TNT Si chips have been successfully fabricated in college-level nanofabrication facilities. The process involves many steps, including wafer cleaning, photoresist coating, optical lithography, deep Si etching, CVD deposition, and wafer dicing. Under optimal conditions, it takes several days to process a 4-inch wafer, producing up to 16 TNT chips, assuming a 100% yield. However, several process issues, such as etching uniformity and particles, result in a reduced yield of functional TNT chips. Specifically, non-uniform Si etching can obstruct the hollow channels in certain areas of the chip due to insufficient Si etching, blocking the free flow of gene solutions. Furthermore, the introduction of unwanted particles from tweezers, glassware, chambers, dicing, and the environment poses additional risks, such as potential tissue infections. While these issues can be improved to a certain degree, the limitations of a college-based nanofabrication facility remain evident compared to the dedicated semiconductor foundries.
The TNT process does not involve any metallization process, and is capable of fabricating on 300 mm wafers, dramatically increasing the production volume compared to 100 mm wafers employed in academic settings. Furthermore, high aspect ratio etching technologies are well established and are employed in current productions, such as through-silicon-via (TSV) in 3D LSI integration and 3D capacitors in DRAM [82,83]. Therefore, TNT Si chips can be manufactured in semiconductor foundries using the standard semiconductor process, enabling high-volume mass production for potential future commercialization.

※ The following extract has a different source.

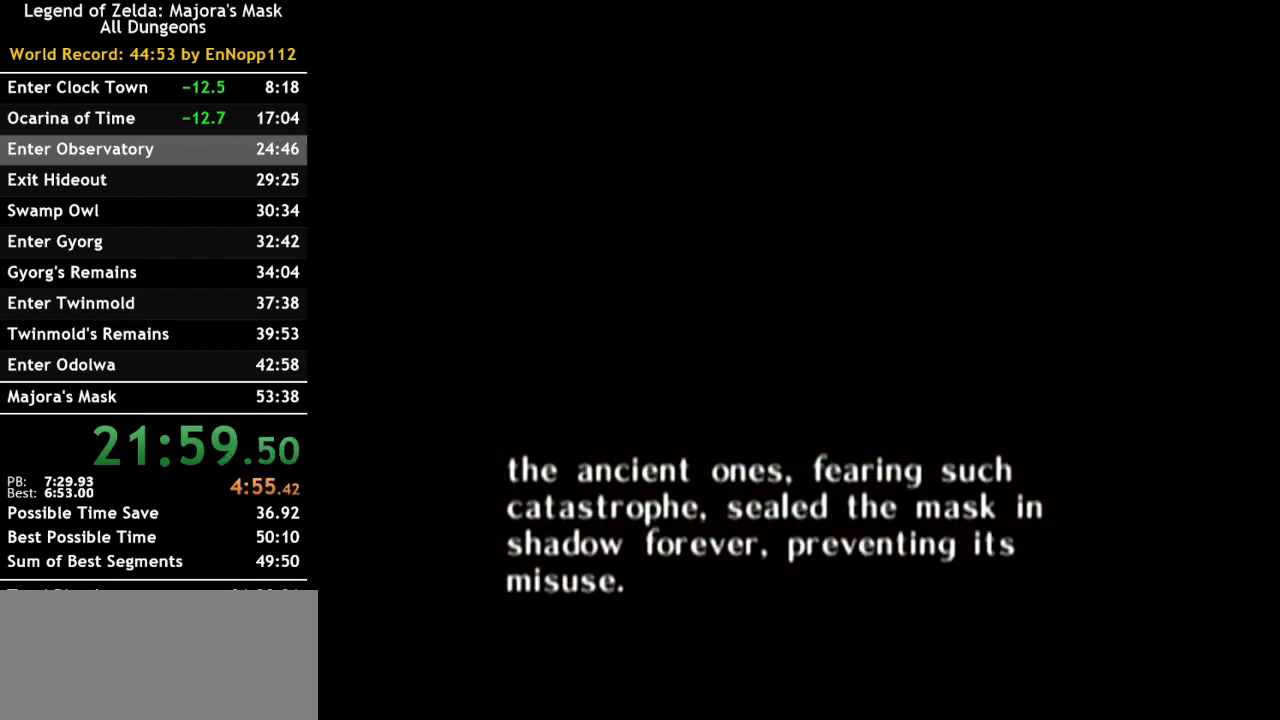
{"buttons": ["A"], "left_stick": "center", "right_stick": "center", "events": [[67, "A", "down"], [67, "B", "up"], [167, "A", "up"], [183, "B", "down"], [250, "A", "down"], [283, "B", "up"], [383, "A", "up"], [400, "B", "down"], [467, "A", "down"], [467, "B", "up"]]}
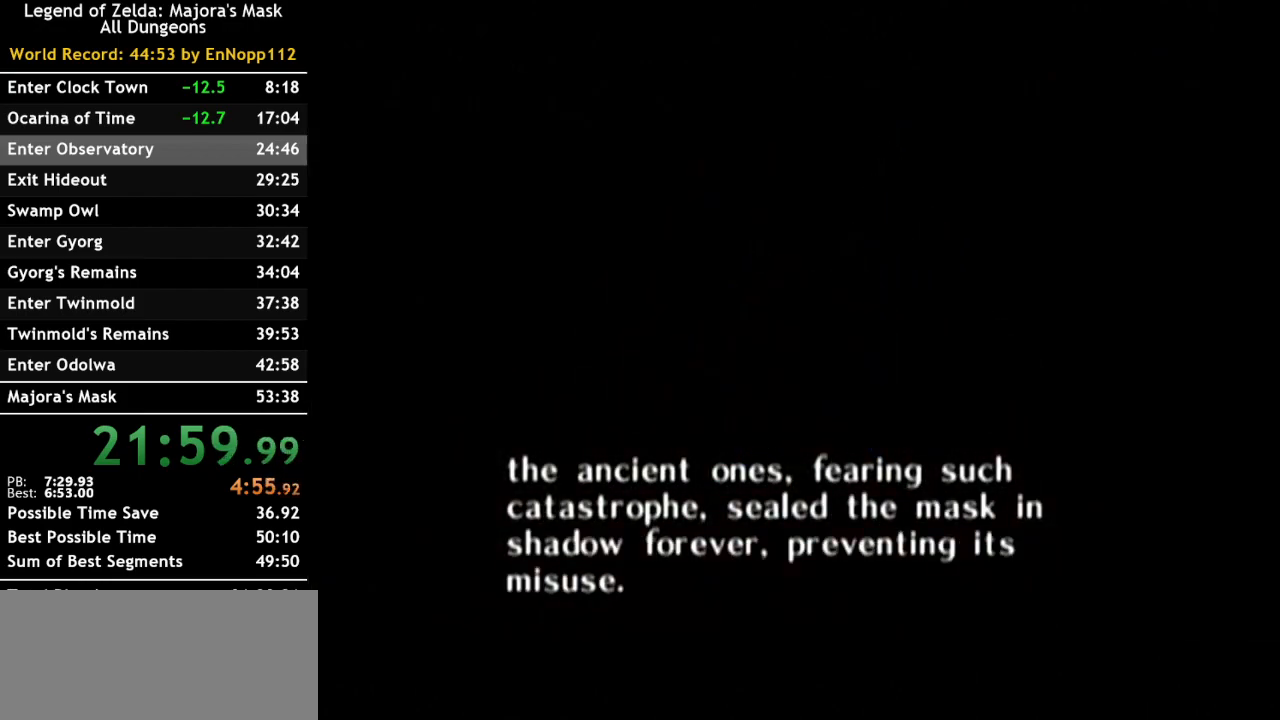
{"buttons": ["A"], "left_stick": "center", "right_stick": "center", "events": [[100, "A", "up"], [133, "B", "down"], [183, "A", "down"], [217, "B", "up"], [317, "A", "up"], [350, "B", "down"], [433, "A", "down"], [433, "B", "up"]]}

6.2. Electroporation Protocol Optimization

As discussed in Section 3, the electric field required in electroporation has an optimal parameter set based on the type of animals and cells due to the various physical properties such as tissue structure, conductivity, and porosity. Those properties affect both the electric field distribution across the tissue and the diffusion velocities of the genes. Therefore, to achieve optimal outcomes, it is crucial to optimize the protocols including pulse waveform, pulse duration, and device dimension. Currently, this protocol optimization is mainly conducted through a combination of in vitro and in vivo animal models. With the advancement in recent artificial intelligence, this process could be improved by harnessing the power of machine learning-based optimization [17,84,85,86]. The integration of machine learning and multiphysics-based numerical simulations can enable the rapid and precise refinement of pulse parameters and device design. Importantly, this approach could play a crucial role in significantly reducing the reliance on animal models during the protocol optimization stage and align with the ethical research practice.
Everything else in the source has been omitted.